Quando o vi retraído com uma mão sobre a alça da mochila e sem parar de olhar para o chão, tentei desvendar o que o incomodava. Então, de modo repentino, olhei para mim mesma e me dei conta de que eu estava somente de toalha. Envergonhada, saltei para trás, andando de costas em direção ao quarto.

Como se não bastasse, perdi-me nas palavras ao dizer-lhe para não mexer em nada. Não sei o motivo de ter falado tal coisa. Acredito que ele não teria a ousadia de sair bisbilhotando os meus pertences - ai dele se tentasse. Entretanto, apesar de tudo, fiquei horrorizada comigo mesma. Foi automático, sem intenção.

Além das cortinas, havia uma porta que dividia as duas salas de casa. Então, ao passar por ela, virei para trás e o observei através do pano, que o vento não parava de balançar. Queria ver como aquele entregador se comportaria na minha ausência. Porém, ele sentou no sofá, pôs a mochila de lado e aquietou-se. De pernas cruzadas, ficou olhando ao redor, admirado ou horrorizado com tamanha bagunça - suponho.

Preocupada por ter permitido a entrada de um estranho em casa, coloquei o refrigerante no chão, puxei a porta de uma vez e pus o ferrolho sobre ela. Pode até ser que ele tenha se ofendido com a situação, mas eu morava sozinha. Diante disso, tinha que cuidar de mim mesma.

Fui à cozinha, guardei o refrigerante no congelador e deixei a pizza sobre a mesa. Antes, conferi se o sabores condiziam com o meu pedido. Percebendo que tudo estava dentro dos conformes, belisquei um pedaço da pizza e a provei. Em seguida, fechei a caixa e desloquei-me para o quarto. Enquanto caminhava pelo corredor estreito, olhei para o teto. Temia que as telhas fossem arrancadas pelo vento. Podia sentir os respingos da água.

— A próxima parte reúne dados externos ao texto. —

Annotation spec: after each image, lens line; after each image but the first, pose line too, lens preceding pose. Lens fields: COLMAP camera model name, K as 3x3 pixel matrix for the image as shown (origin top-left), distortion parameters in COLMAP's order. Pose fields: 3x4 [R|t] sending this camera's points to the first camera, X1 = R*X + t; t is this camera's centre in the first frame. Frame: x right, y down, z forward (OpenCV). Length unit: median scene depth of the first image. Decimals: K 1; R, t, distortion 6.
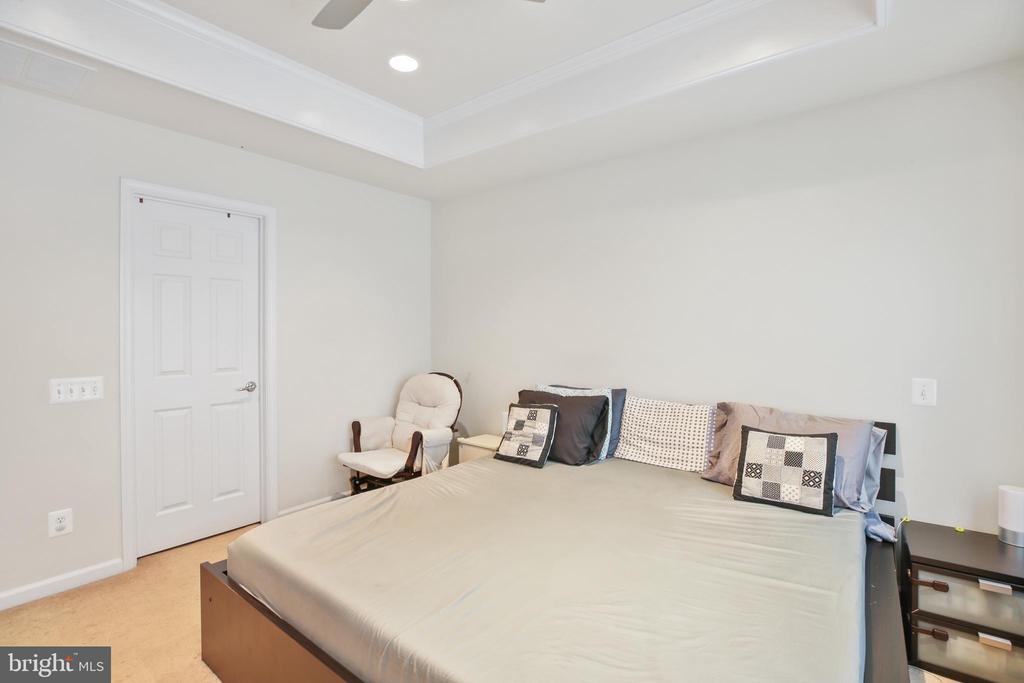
lens RADIAL K [[475.3, 0, 516.5], [0, 475.3, 336.1], [0, 0, 1]] dist [-0.013991, 0.000312]
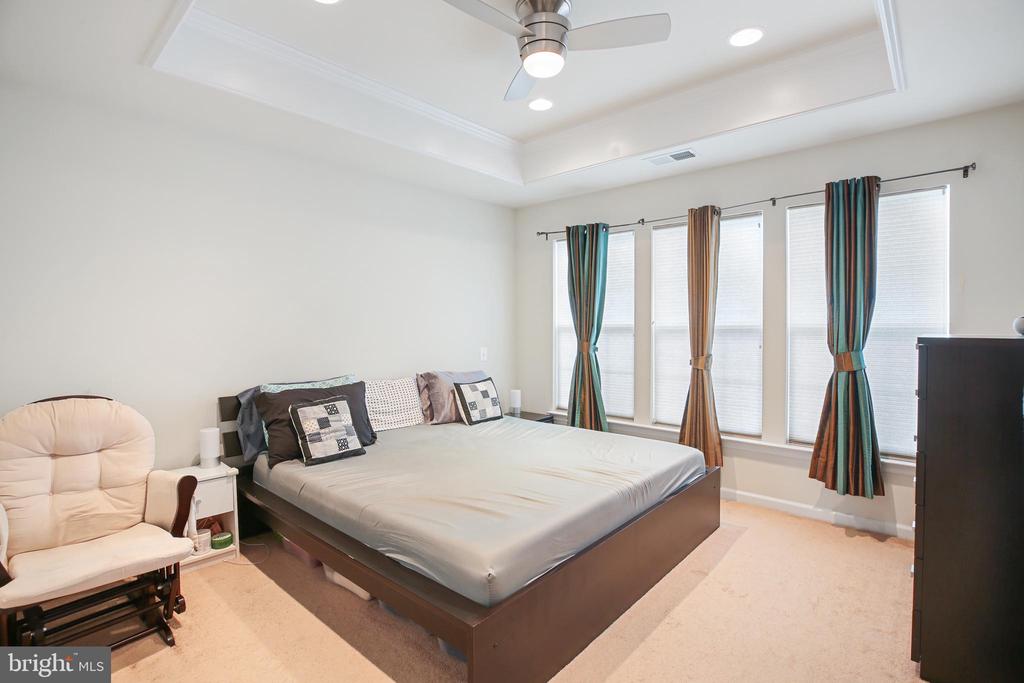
lens RADIAL K [[475.3, 0, 516.5], [0, 475.3, 336.1], [0, 0, 1]] dist [-0.013991, 0.000312]
pose [[0.076545, -0.021272, 0.996839, -1.094832], [0.011684, 0.999723, 0.020436, 0.000150], [-0.996998, 0.010082, 0.076772, 0.659595]]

Por um momento, enquanto me vestia, senti-me culpada por ter idealizado aquele homem como membro de um grupo social que provavelmente não fazia parte de sua realidade. Na minha cabeça, ele não era mais rico, não tinha dois carros disponíveis para levar a família à praia. Mas isso não o impedia de ter uma esposa e filhos. Não, eu não estava com pena dele, e nem tinha motivos para isso. Até porque recordava nitidamente do dia em que me fez de palhaça.

Antes de deixar o quarto, peguei minha carteira, que estava sobre a cômoda, e vi que não tinha dinheiro trocado. Ao retirar uma cédula de cem reais, retornei para a sala. E assim que puxei o ferrolho, vi uma das portas aberta. No meio dela, o entregador estava com um braço estendido para fora, como se analisasse a intensidade da chuva.

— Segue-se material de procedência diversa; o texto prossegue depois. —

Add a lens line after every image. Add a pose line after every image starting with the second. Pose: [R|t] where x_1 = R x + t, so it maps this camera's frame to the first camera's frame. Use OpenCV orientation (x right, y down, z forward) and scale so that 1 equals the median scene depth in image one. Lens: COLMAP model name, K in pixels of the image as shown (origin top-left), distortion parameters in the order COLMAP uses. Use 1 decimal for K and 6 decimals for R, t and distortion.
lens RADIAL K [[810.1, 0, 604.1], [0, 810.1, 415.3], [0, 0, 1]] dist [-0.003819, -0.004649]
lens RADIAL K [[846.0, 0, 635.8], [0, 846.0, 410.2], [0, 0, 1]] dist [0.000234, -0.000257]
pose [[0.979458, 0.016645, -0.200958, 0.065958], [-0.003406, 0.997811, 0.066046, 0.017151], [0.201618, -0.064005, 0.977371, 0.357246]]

Sem saber como chamar a atenção dele, visto que desconhecia seu nome, pus a mão sobre a boca e forcei a garganta ao tossir. No mesmo instante, ele puxou o braço de volta. Virando-se para mim, disse:

- Acho que já vai passar.

- Acredito que sim!

- Rum.. rum - disse ao movimentar a cabeça.

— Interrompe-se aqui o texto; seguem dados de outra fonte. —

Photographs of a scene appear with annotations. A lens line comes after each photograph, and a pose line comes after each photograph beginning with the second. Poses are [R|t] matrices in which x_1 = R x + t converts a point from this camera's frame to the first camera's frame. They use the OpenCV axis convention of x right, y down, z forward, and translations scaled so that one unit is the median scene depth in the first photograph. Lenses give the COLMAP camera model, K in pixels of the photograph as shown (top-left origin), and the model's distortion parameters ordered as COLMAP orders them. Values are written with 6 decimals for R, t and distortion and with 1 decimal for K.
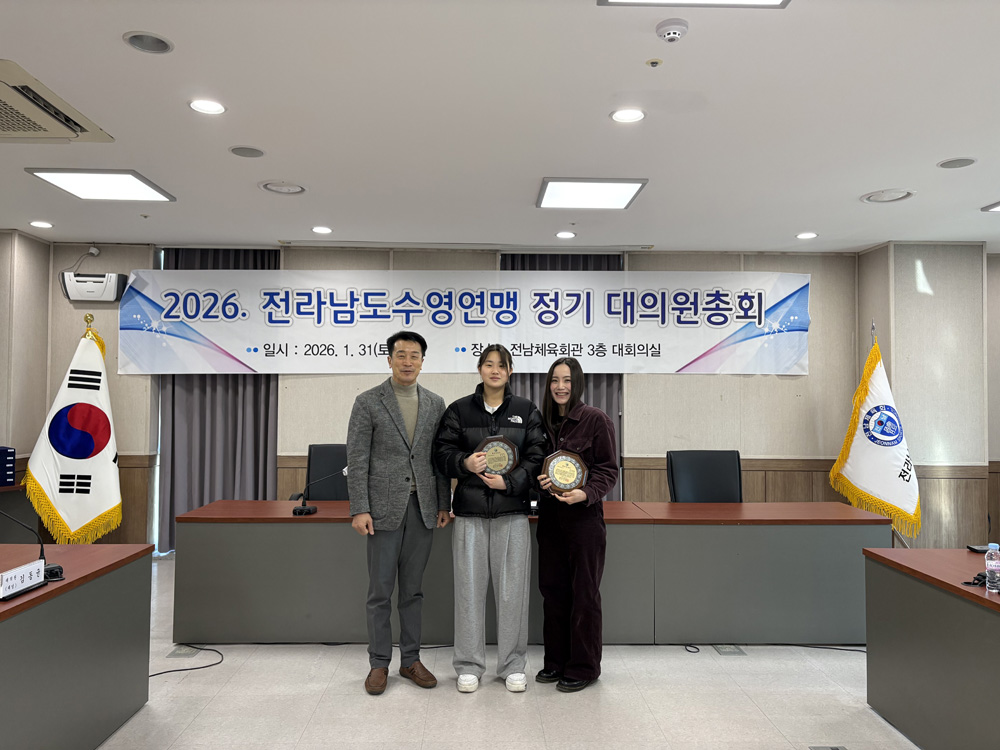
lens RADIAL K [[736.7, 0, 493.9], [0, 736.7, 371.3], [0, 0, 1]] dist [0.097394, -0.105091]
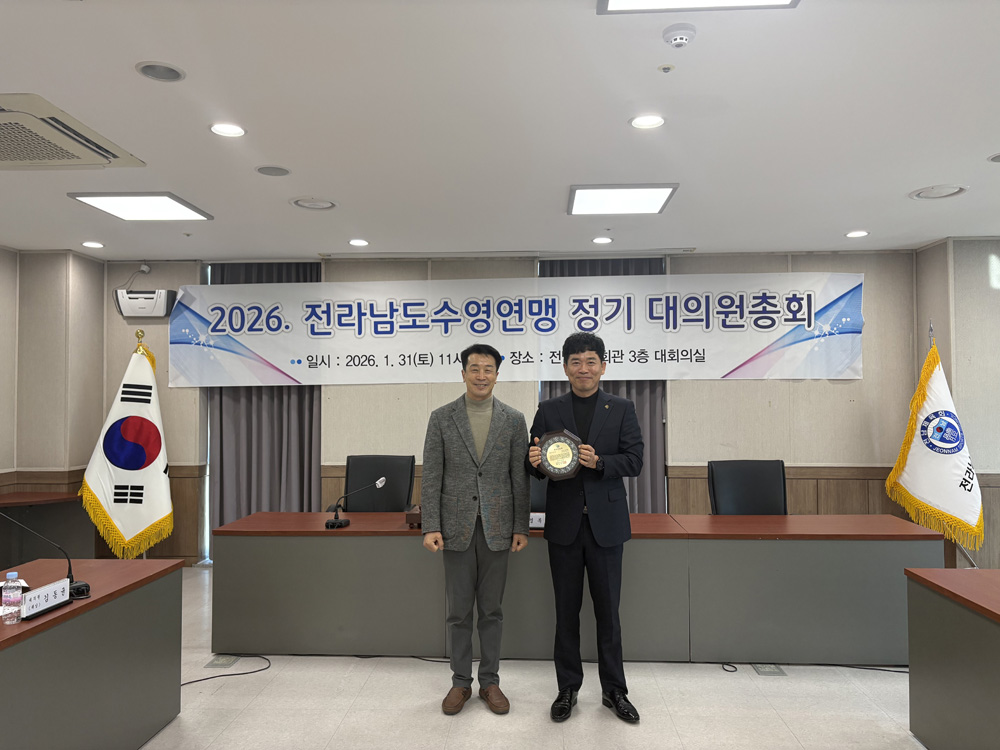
lens RADIAL K [[737.6, 0, 500.0], [0, 737.6, 375.0], [0, 0, 1]] dist [0.103172, -0.122237]
pose [[0.997001, -0.013551, -0.076197, 0.031123], [0.013862, 0.999898, 0.003547, -0.010136], [0.076141, -0.004592, 0.997086, 0.007088]]
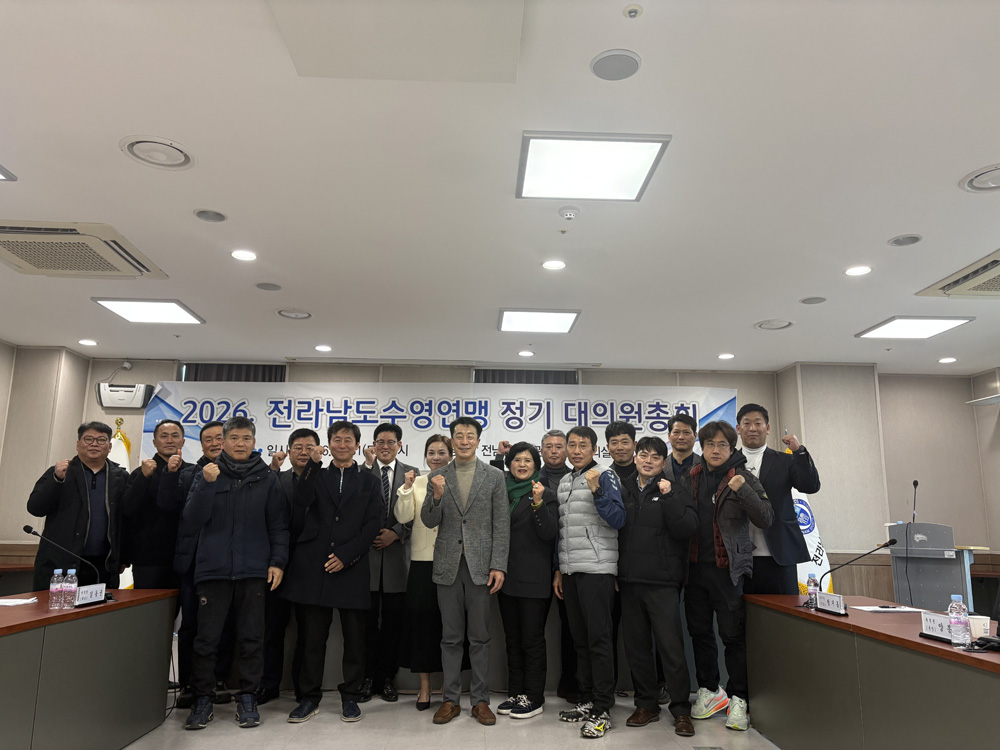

Até aquele momento, eu não tinha percebido nada de diferente nele. Quase perguntei se estava se sentindo mal, mas achei tal atitude indiscreta. Pensei: se ele fizer de novo, eu pergunto. Aposto como deve ser uma mania.

- Aqui tá o dinheiro, Gael - entregando-lhe a cédula, li o nome que estava bordado sobre a altura do peito esquerdo dele.

Encarando-me como se eu tivesse cometido um crime, ele abriu a carteira e me deixou com a mão estendida.